(PROVIDED PASSAGE):
========

Fiscal 2018 Third Quarter Results
Consolidated Results
For the third quarter of fiscal 2018, revenue was $330.3 million, compared to $332.3 million in the third quarter last year. Equipment sales were $216.0 million for the third quarter of fiscal 2018, compared to $212.2 million in the third quarter last year. Parts sales were $64.7 million for the third quarter of fiscal 2018, compared to $69.3 million in the third quarter last year. Revenue generated from service was $31.5 million for the third quarter of fiscal 2018, compared to $33.8 million in the third quarter last year. Revenue from rental and other was $18.1 million for the third quarter of fiscal 2018, compared to $17.0 million in the third quarter last year.

Gross profit for the third quarter of fiscal 2018 was $61.5 million, compared to $58.4 million in the third quarter last year. The Company’s gross profit margin was 18.6% in the third quarter of fiscal 2018, compared to 17.6% in the third quarter last year primarily due to improved equipment margins. Gross profit from parts, service and rental and other for the third quarter of fiscal 2018 was 72.7% of overall gross profit, compared to 81.1% in the third quarter last year.

Operating expenses decreased by $2.8 million to $50.4 million, or 15.2% of revenue, for the third quarter of fiscal 2018, compared to $53.1 million, or 16.0% of revenue, for the third quarter of last year. Restructuring efforts that were completed early in the third quarter of fiscal 2018 are expected to continue to reduce operating expenses on a going forward basis.

Floorplan interest expense was $1.9 million for the third quarter of fiscal 2018, compared to $3.3 million in the third quarter of last year. The decrease in floorplan interest expense is primarily due to a decrease in the level of interest-bearing inventory in the third quarter of fiscal 2018.

========

(COLLECTED DATA):
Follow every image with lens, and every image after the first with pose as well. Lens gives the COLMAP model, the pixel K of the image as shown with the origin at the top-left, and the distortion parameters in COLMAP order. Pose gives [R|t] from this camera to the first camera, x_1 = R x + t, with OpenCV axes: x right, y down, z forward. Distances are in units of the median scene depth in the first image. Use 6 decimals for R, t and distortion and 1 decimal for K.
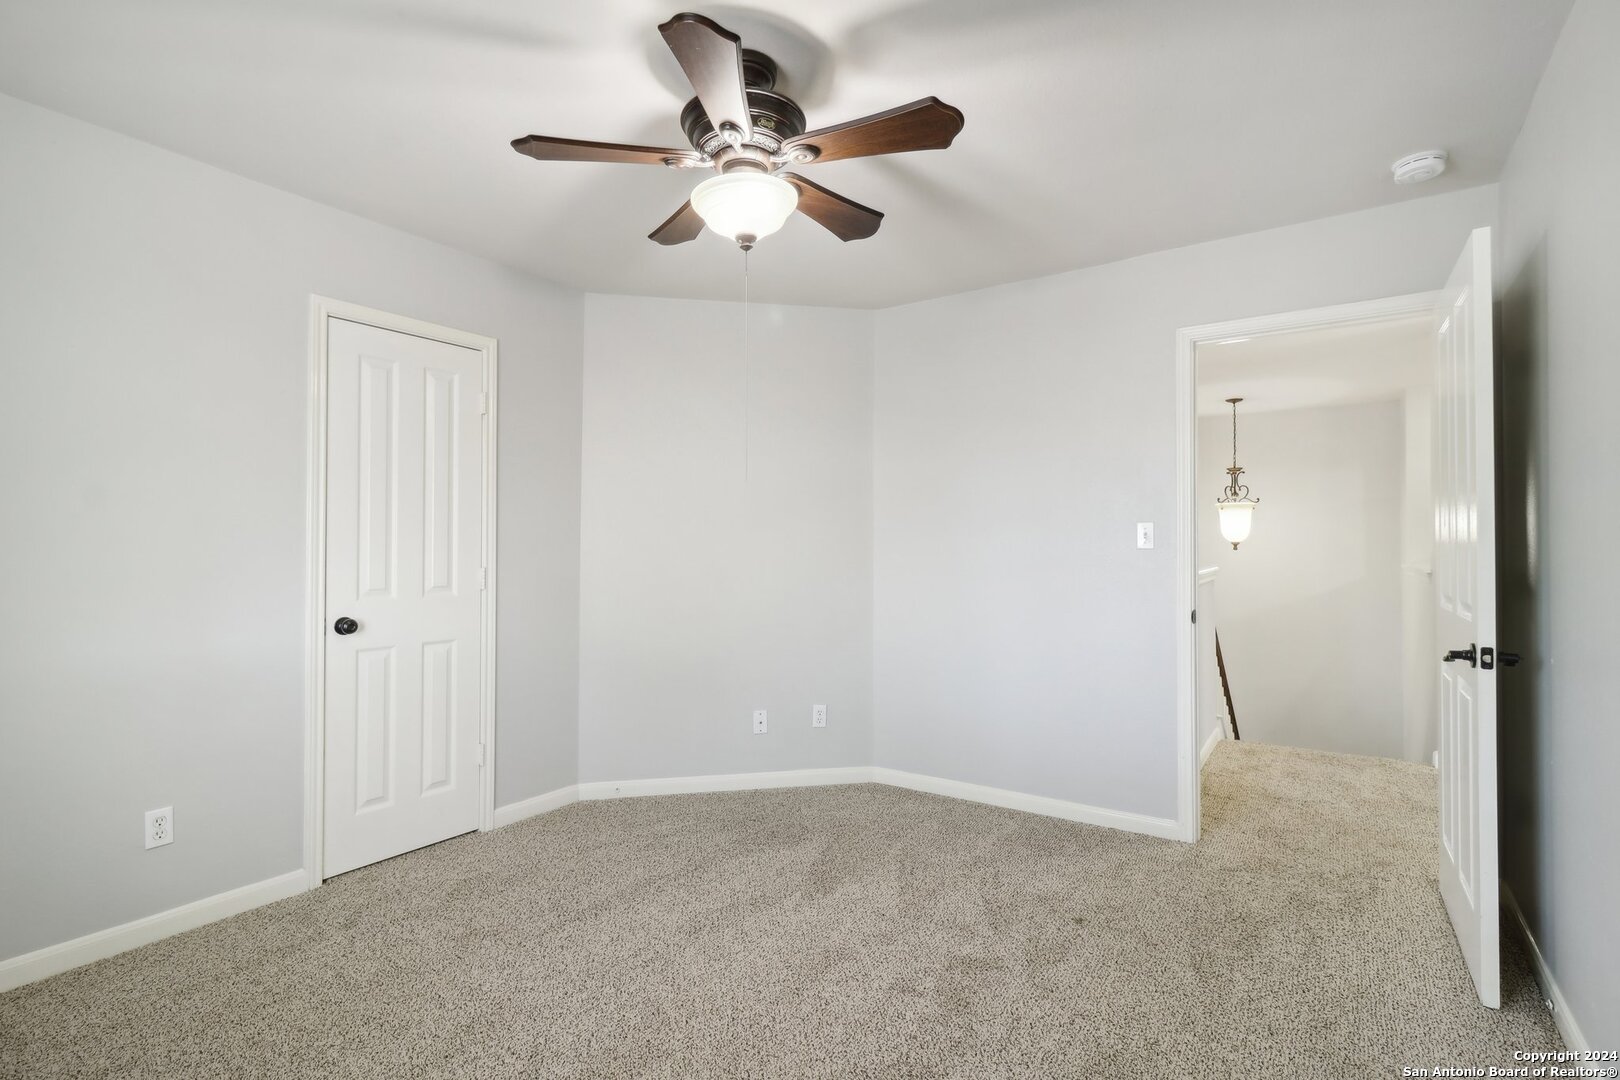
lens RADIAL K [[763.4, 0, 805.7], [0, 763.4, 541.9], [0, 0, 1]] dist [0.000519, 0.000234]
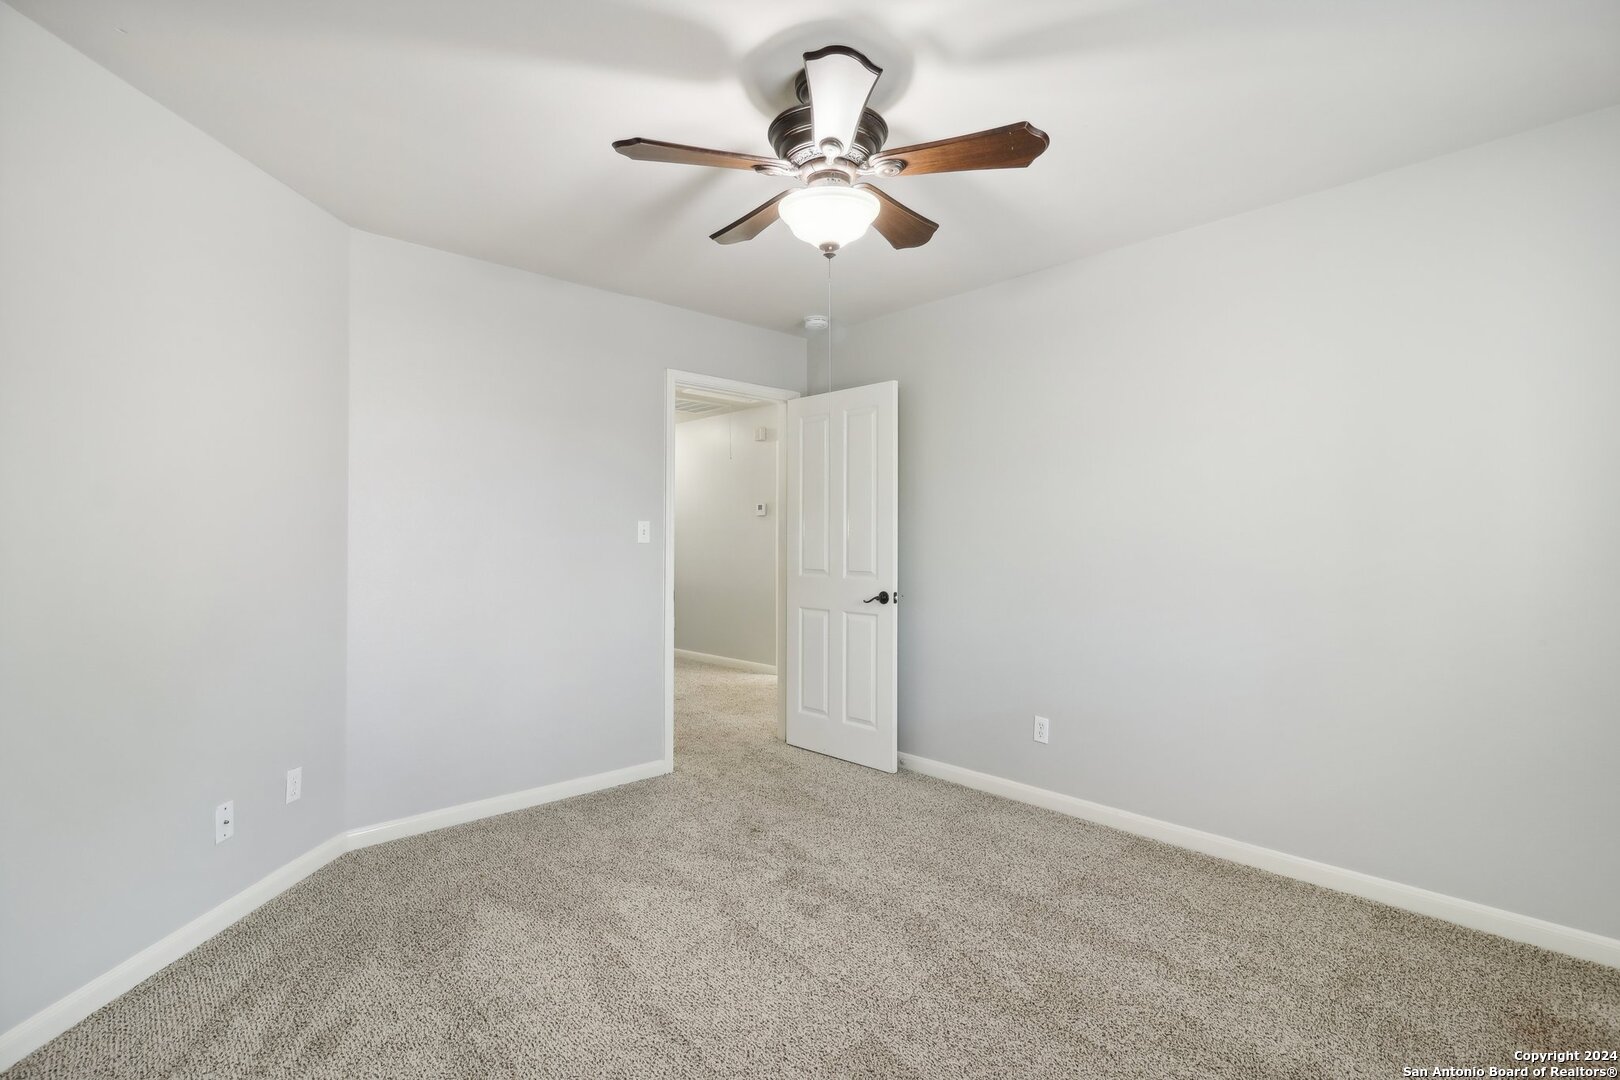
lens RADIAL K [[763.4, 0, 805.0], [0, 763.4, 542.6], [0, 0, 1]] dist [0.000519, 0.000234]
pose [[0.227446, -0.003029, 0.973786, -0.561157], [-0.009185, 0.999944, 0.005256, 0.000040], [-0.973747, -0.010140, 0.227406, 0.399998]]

========

(QUESTIONS):
1: According to the quarterly results passage, what was the company's gross profit margin in the third quarter of fiscal 2018?
2: Please write out the part of the quarterly results passage starting with "Operating expenses decreased" and going on through "of fiscal 2018.".

(SOLUTIONS TO THE EXERCISE):
1: 18.6%

2:
Operating expenses decreased by $2.8 million to $50.4 million, or 15.2% of revenue, for the third quarter of fiscal 2018, compared to $53.1 million, or 16.0% of revenue, for the third quarter of last year. Restructuring efforts that were completed early in the third quarter of fiscal 2018 are expected to continue to reduce operating expenses on a going forward basis.

Floorplan interest expense was $1.9 million for the third quarter of fiscal 2018, compared to $3.3 million in the third quarter of last year. The decrease in floorplan interest expense is primarily due to a decrease in the level of interest-bearing inventory in the third quarter of fiscal 2018.